Apache Spring; it doesn't look like much,
but without it, here'd be nothin'
Then, over the last rise...the fort. Any wooden structure is gone, the wood and roofing timbers removed long ago by adjacent landowners after the fort was disbanded. Rock foundation and adobe-walled ruins are pretty much all that remains. Interpretive signs are tastefully placed, using historic photographs from the very vantage point where you're standing, and show what the fort looked like in its heyday.







Corresponding sign to above photo


Corresponding sign to above photo



The Fort, and above, what stands now

Perhaps my favorite sign ever


The Fort was active throughout the days of both
Cochise and Geronimo


After a long meander through the ruins, we hoofed it back to the truck, and headed to the small town of Bowie, where hey, what's that?

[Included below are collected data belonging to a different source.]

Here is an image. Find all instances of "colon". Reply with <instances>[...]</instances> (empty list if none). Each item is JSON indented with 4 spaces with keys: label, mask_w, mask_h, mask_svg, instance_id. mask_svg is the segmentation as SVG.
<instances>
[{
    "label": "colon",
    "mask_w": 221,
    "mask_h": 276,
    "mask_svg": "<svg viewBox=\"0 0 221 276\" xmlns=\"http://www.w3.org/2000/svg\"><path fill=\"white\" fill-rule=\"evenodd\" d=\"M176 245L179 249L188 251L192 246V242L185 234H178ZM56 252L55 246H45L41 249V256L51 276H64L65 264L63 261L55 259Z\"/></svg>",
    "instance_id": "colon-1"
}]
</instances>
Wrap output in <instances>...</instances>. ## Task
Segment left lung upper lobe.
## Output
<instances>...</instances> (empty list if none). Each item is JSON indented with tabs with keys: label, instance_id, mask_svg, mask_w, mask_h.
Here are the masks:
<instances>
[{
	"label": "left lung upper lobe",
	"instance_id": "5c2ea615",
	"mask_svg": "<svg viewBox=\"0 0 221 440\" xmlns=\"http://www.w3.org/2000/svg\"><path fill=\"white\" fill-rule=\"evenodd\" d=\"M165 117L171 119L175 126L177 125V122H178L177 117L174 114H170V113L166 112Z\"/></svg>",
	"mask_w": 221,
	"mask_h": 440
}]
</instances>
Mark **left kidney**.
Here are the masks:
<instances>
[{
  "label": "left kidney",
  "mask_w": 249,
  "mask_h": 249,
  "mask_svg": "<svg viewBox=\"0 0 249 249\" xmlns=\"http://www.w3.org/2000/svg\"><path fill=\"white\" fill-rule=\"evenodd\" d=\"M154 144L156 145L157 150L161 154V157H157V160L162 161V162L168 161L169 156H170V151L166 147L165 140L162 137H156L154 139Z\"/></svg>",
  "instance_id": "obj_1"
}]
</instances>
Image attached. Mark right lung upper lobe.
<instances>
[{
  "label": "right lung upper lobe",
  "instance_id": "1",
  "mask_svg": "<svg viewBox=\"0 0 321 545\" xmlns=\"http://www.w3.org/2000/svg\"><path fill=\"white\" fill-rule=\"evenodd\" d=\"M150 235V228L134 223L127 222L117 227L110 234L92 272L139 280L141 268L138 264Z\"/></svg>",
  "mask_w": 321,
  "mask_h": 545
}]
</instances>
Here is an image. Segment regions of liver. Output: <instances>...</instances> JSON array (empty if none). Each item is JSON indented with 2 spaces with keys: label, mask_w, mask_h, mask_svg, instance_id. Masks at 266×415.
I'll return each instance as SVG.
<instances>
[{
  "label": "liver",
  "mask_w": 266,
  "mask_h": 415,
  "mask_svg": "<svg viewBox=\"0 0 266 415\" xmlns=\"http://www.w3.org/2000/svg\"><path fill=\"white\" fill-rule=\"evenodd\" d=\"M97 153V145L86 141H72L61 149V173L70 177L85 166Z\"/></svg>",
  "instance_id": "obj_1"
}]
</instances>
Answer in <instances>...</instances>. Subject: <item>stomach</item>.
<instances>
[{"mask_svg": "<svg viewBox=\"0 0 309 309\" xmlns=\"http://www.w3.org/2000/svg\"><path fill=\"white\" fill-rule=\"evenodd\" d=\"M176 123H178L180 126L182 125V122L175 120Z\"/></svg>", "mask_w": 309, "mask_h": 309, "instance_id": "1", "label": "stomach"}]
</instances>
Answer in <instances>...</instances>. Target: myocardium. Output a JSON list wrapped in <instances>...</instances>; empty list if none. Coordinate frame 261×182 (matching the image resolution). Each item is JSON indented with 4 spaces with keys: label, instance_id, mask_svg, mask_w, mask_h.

Another vineyard! One last tasting at Fort Bowie Vineyards, a purchase of a bottle or four of wine and some local pistachios and pecans, and time to head home.

Cochise County. There is no doubt history is part of its present, because you can feel it. Seeing the fallow, scrub-filled agricultural fields, one wonders what the future holds, as water--once again--is the driving force that makes all things possible. Then, dig just a bit deeper and meet the people who have been drawn back, like Cassie--or who refuse to leave, like the Holcombs--or who come to start anew, like any of the winery owners. There is indeed a sense of future here. One can only hope that they, too, are okay with bringing the past along for the ride.